Freire conta que foram dez tratamentos de roteiro e alguns bons anos até encontrar o ponto central da história. O que vemos na tela é Malu (Yara de Novaes), uma mulher que vive olhando para seu passado como artista e que sonha em transformar parte de seu barraco, em uma favela, em um espaço teatral. Na intimidade, porém, tudo é violência: seja na forma que trata a mãe (Juliana Carneiro da Cunha) ou até mesmo a sua filha (Carol Duarte).
“A primeira coisa que eu fiz foi botar tudo no papel. Eu escrevi muitas ideias, muitas coisas que aconteceram, descrevi muitas coisas que aconteceram comigo e as mais traumatizantes e as mais felizes também. Meu olhar tanto amoroso quanto rancoroso da minha mãe. Botei tudo no papel, sem medo de ser feliz”, explica. “Em um segundo momento, cortei o que fosse mais interessante para mim e para a minha psicanalista do que para vocês como público, sabe? E aí isso foi muito essencial, foi um clique, para achar a trama.”
Ciclos de violência
No âmago de Malu, assim, encontramos um filme sobre ciclos sem fim de violências. Lili, a avó, sofreu violências e abusos de todos os lados, reproduzindo muito disso para a filha – é natural para ela, por exemplo, chamar Malu de feia. Malu, enquanto isso, reage ao mundo com mais violência, seja partindo para cima ou até diminuindo a filha interpretada por Carol Duarte.
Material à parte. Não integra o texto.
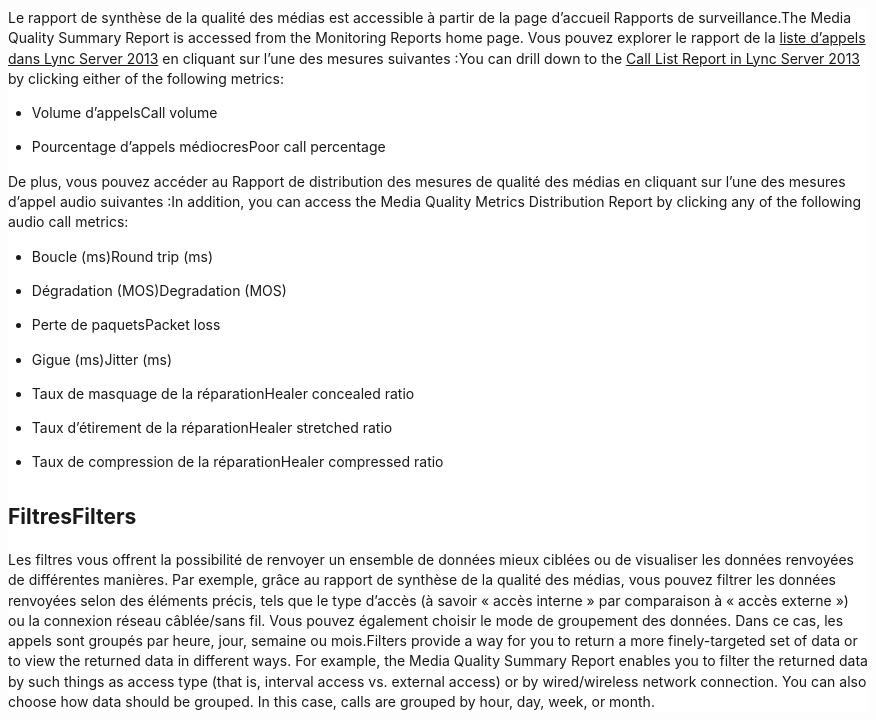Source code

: <span data-ttu-id="06680-121">Le rapport de synthèse de la qualité des médias est accessible à partir de la page d’accueil Rapports de surveillance.</span><span class="sxs-lookup"><span data-stu-id="06680-121">The Media Quality Summary Report is accessed from the Monitoring Reports home page.</span></span> <span data-ttu-id="06680-122">Vous pouvez explorer le rapport de la [liste d’appels dans Lync Server 2013](lync-server-2013-call-list-report.md) en cliquant sur l’une des mesures suivantes :</span><span class="sxs-lookup"><span data-stu-id="06680-122">You can drill down to the [Call List Report in Lync Server 2013](lync-server-2013-call-list-report.md) by clicking either of the following metrics:</span></span>

  - <span data-ttu-id="06680-123">Volume d’appels</span><span class="sxs-lookup"><span data-stu-id="06680-123">Call volume</span></span>

  - <span data-ttu-id="06680-124">Pourcentage d’appels médiocres</span><span class="sxs-lookup"><span data-stu-id="06680-124">Poor call percentage</span></span>

<span data-ttu-id="06680-125">De plus, vous pouvez accéder au Rapport de distribution des mesures de qualité des médias en cliquant sur l’une des mesures d’appel audio suivantes :</span><span class="sxs-lookup"><span data-stu-id="06680-125">In addition, you can access the Media Quality Metrics Distribution Report by clicking any of the following audio call metrics:</span></span>

  - <span data-ttu-id="06680-126">Boucle (ms)</span><span class="sxs-lookup"><span data-stu-id="06680-126">Round trip (ms)</span></span>

  - <span data-ttu-id="06680-127">Dégradation (MOS)</span><span class="sxs-lookup"><span data-stu-id="06680-127">Degradation (MOS)</span></span>

  - <span data-ttu-id="06680-128">Perte de paquets</span><span class="sxs-lookup"><span data-stu-id="06680-128">Packet loss</span></span>

  - <span data-ttu-id="06680-129">Gigue (ms)</span><span class="sxs-lookup"><span data-stu-id="06680-129">Jitter (ms)</span></span>

  - <span data-ttu-id="06680-130">Taux de masquage de la réparation</span><span class="sxs-lookup"><span data-stu-id="06680-130">Healer concealed ratio</span></span>

  - <span data-ttu-id="06680-131">Taux d’étirement de la réparation</span><span class="sxs-lookup"><span data-stu-id="06680-131">Healer stretched ratio</span></span>

  - <span data-ttu-id="06680-132">Taux de compression de la réparation</span><span class="sxs-lookup"><span data-stu-id="06680-132">Healer compressed ratio</span></span>

</div>

<div>

## <a name="filters"></a><span data-ttu-id="06680-133">Filtres</span><span class="sxs-lookup"><span data-stu-id="06680-133">Filters</span></span>

<span data-ttu-id="06680-p104">Les filtres vous offrent la possibilité de renvoyer un ensemble de données mieux ciblées ou de visualiser les données renvoyées de différentes manières. Par exemple, grâce au rapport de synthèse de la qualité des médias, vous pouvez filtrer les données renvoyées selon des éléments précis, tels que le type d’accès (à savoir « accès interne » par comparaison à « accès externe ») ou la connexion réseau câblée/sans fil. Vous pouvez également choisir le mode de groupement des données. Dans ce cas, les appels sont groupés par heure, jour, semaine ou mois.</span><span class="sxs-lookup"><span data-stu-id="06680-p104">Filters provide a way for you to return a more finely-targeted set of data or to view the returned data in different ways. For example, the Media Quality Summary Report enables you to filter the returned data by such things as access type (that is, interval access vs. external access) or by wired/wireless network connection. You can also choose how data should be grouped. In this case, calls are grouped by hour, day, week, or month.</span></span>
Afinal, em um mundo que só há violência, mais disso é repetido, em um ciclo sem fim.
“Descobri essa narrativa com muita psicanálise”, conta Pedro. “Tanto lendo Freud e Winnicott, quanto nas sessões com a minha psicanalista. Contei pra ela a história do filme, ela leu o roteiro, ela assistiu ao primeiro corte. A minha psicanalista foi muito importante nessa relação com esse filme. Com a ajuda da psicanálise, e sem perceber de cara, fui me dando conta que eu estava fazendo, na verdade, um filme sobre traumas intergeracionais.”
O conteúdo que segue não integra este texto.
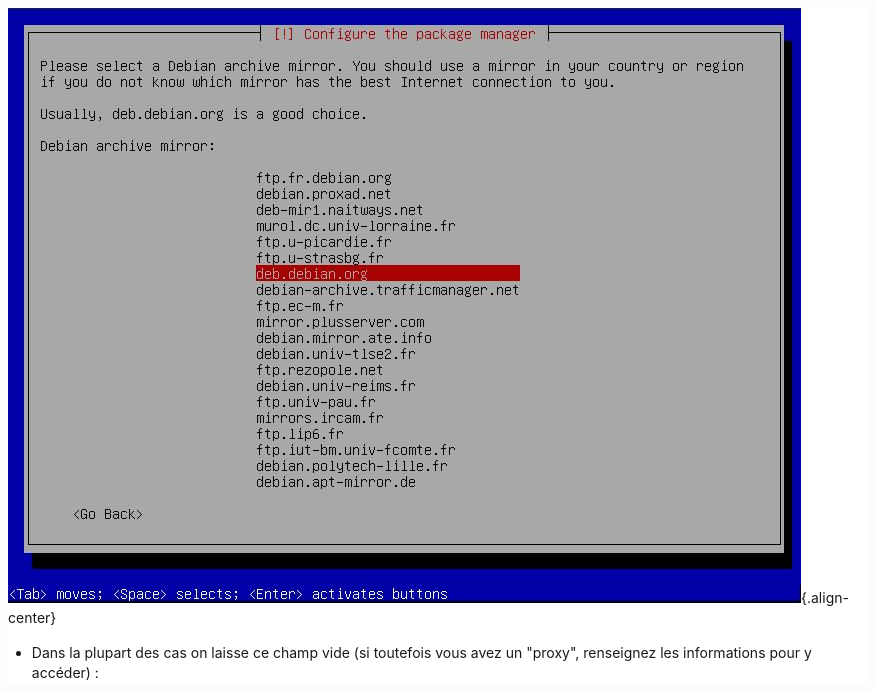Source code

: ![debian-serveur-inst26.jpg](/images/debian-serveur-inst26.jpg){.align-center}

- Dans la plupart des cas on laisse ce champ vide (si toutefois vous avez un "proxy", renseignez les informations pour y accéder) :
Ao lançar Malu, Pedro não está apenas expondo ideias, mas também histórias pessoais e sentimentos. Ele conta que, quando o filme foi exibido em Sundance, entendeu o propósito dessa história – em meio a muitas lágrimas. “Entendi que não era um filme para mim, para eu resolver meus traumas. Isso talvez seja consequência do todo, mas não era isso”, diz. “Era um filme sobre minha mãe, sobre esses traumas. Eu precisava contar uma boa história”.